> _INSTRUCTION A_
In the paper on speeding up the Modified Booth multiplier, which design tool was used to synthesize the proposed design?
> _INSTRUCTION B_
Copy the part of the paper on speeding up the Modified Booth multiplier that opens with "Speed Enhancement of" and closes with "Engineering (A), Vizianagaram, Andhra Pradesh, India.", putting "VHDL" wherever "Verilog HDL" appears.
> _INSTRUCTION C_
Write the next few sentences of the paper on speeding up the Modified Booth multiplier, starting after its last sentence.

> _EXCERPT TO READ_

—————

Speed Enhancement of Modified Booths Encoding Algorithm Using Verilog HDL

Gopi Chand Naguboina T. Sravya **

* Department of Electronics and Communication Engineering, MVGR College of Engineering (A), Vizianagaram, Andhra Pradesh, India.

** Department of Electrical and Electronics Engineering, Lendi Institute of Engineering and Technology (A), Vizianagaram, Andhra Pradesh, India.

Abstract

This paper presents the design and implementation of Modified Booths encoding algorithm with enhanced speed. Multiplication is the most commonly used operation in every step of arithmetic. The speed of multiplier determines the speed of processor. So, there is a need for high speed multiplier. Adders play a dominant role in arithmetic addition of partial products. Increase in the speed of any arithmetic operation results in the increase of speed of overall operation of multiplier. So the main focus in this paper is to increase the speed of adder in turn increasing the speed of multiplication process. An algorithm is proposed using Modified Booths algorithm, Wallace tree structure, and Kogge-Stone adder design. MBE reduces the number of partial products and has least latency compared to other multiplier algorithms. Wallace tree structure increases the speed of accumulation of partial products. A Kogge-Stone adder design is used in the multiplier design, which yields to reduced delay and area. The proposed Modified Booth Multiplier design shows better performance compared to that of the conventional method using Kogge-Stone Adder and has advantages of reduced area overhead and critical path delay. The proposed design has been synthesized using Xilinx ISE 14.2 design tool using Verilog HDL.

Keywords :

MBE Algorithm,
Booth Encoder,
Booth Decoder,
Wallace Tree Multiplier,
Kogge-Stone Adder

Introduction

Multiplication is termed as repeated addition. In decimal system, the multiplication of numbers is carried out by multiplying the multiplicand by one bit of the multiplier at a time and the resulting partial product for each bit is placed in such a manner that the LSB is under the corresponding multiplier bit. In case of binary multiplication, there are certain advantages. Multiplication is actually the addition of multiplicand with itself after some suitable shift depending upon multiplier bits. Thus, multiplication is the process of shifting and adding. This process is to be continued until the shifting due to MSB of the multiplier is done and final addition is made. But it takes huge hardware resources and simulation takes very large time for the final output. High speed Modified Booths and parallel multipliers (Trivedi, Nayak, & Vayada, 2015) are used in DSP applications.

In VLSI field, design of any multiplier should yield an increase in speed and reduction in area, power consumption, and delay. Multiplication operation involves three processes.

Partial product generation
A tree structure to accumulate partial products
Final addition.

In partial product generation stage, Modified Booths encoding algorithm (Seo & Kim, 2009) is used to generate as well as reduce the number of partial products. MBE algorithm reduces the number of partial products to half. If the operand is of n bits, the number of partial products is n reduced by a factor of 2^nd. The basic multiplication operation is shown in Figure 1.

—————

> _INFORMATION SHOWN_
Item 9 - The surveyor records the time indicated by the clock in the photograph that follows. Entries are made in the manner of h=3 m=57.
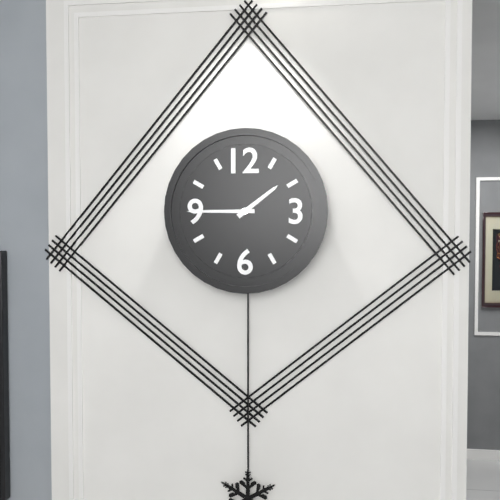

—————

> _EXERCISE RESULT A_
Xilinx ISE 14.2

> _EXERCISE RESULT B_
Speed Enhancement of Modified Booths Encoding Algorithm Using VHDL

Gopi Chand Naguboina T. Sravya **

* Department of Electronics and Communication Engineering, MVGR College of Engineering (A), Vizianagaram, Andhra Pradesh, India.

> _EXERCISE RESULT C_
Figure 1. Basic Multiplication Operation

In this paper, the main focus is to improve the computation speed of multiplier by designing high speed and area efficient adder. A modified Booths encoding multiplier is designed using high speed Kogge-Stone adder. Also the existing model adder is compared with the proposed MBE design with Kogge-Stone adder in terms of speed, area (number of LUTs utilised), and power consumption.

1. Design of Carry Look Ahead Adder

In adders like Ripple Carry adder, propagation delay is more which is the major factor that limits the speed of multiplication. Each full adder waits for the carry bit from the previous full adder output in the design, thereby increases delay with the number of stages.

Here is an alternate design which includes Carry Look ahead adder. CLA improves the speed of calculation by reducing the amount of time required to determine carry bits. The delay or wait time is reduced by determining the carry bits before the sum. Two concepts are used to generate carries, namely Carry Generate and Carry Propagate bits. The n-bit CLA accepts n bit signals P[n-1:0] G[n-1:0] and C_inthereby produces n+1 carries [n+1]C. The block diagram of carry look ahead adder is as shown in Figure 2.

Figure 2. Block Diagram of Carry Look Ahead Adder

Firstly, Propagate and Generate bits are determined using the formulae mentioned below.

(1)

(2)

The carry is generated simultaneously using the formula given below.

(3)

2. Design of Kogge-Stone Adder

Kogge-Stone adder is a Prefix adder which is a form of Carry Look ahead adder. Carry is generated with less delay compared to that of other adders. The high speed adder circuit is designed considering the advantages of both Prefix adder and Carry Look ahead adder. Carry is generated in O(logn) time. It is considered as the adder with less delay and hence used for high performance arithmetic computations (Kang & Gaudiot, 2006). The schematic diagram of Kogge_stone adder is as shown in Figure 3. Figure 4 shows the block diagram of proposed algorithm

Figure 3. Schematic Diagram of Kogge-Stone Adder

Figure 4. Block Diagram of Proposed Algorithm

The functionality of KSA is analyzed in the following subsections.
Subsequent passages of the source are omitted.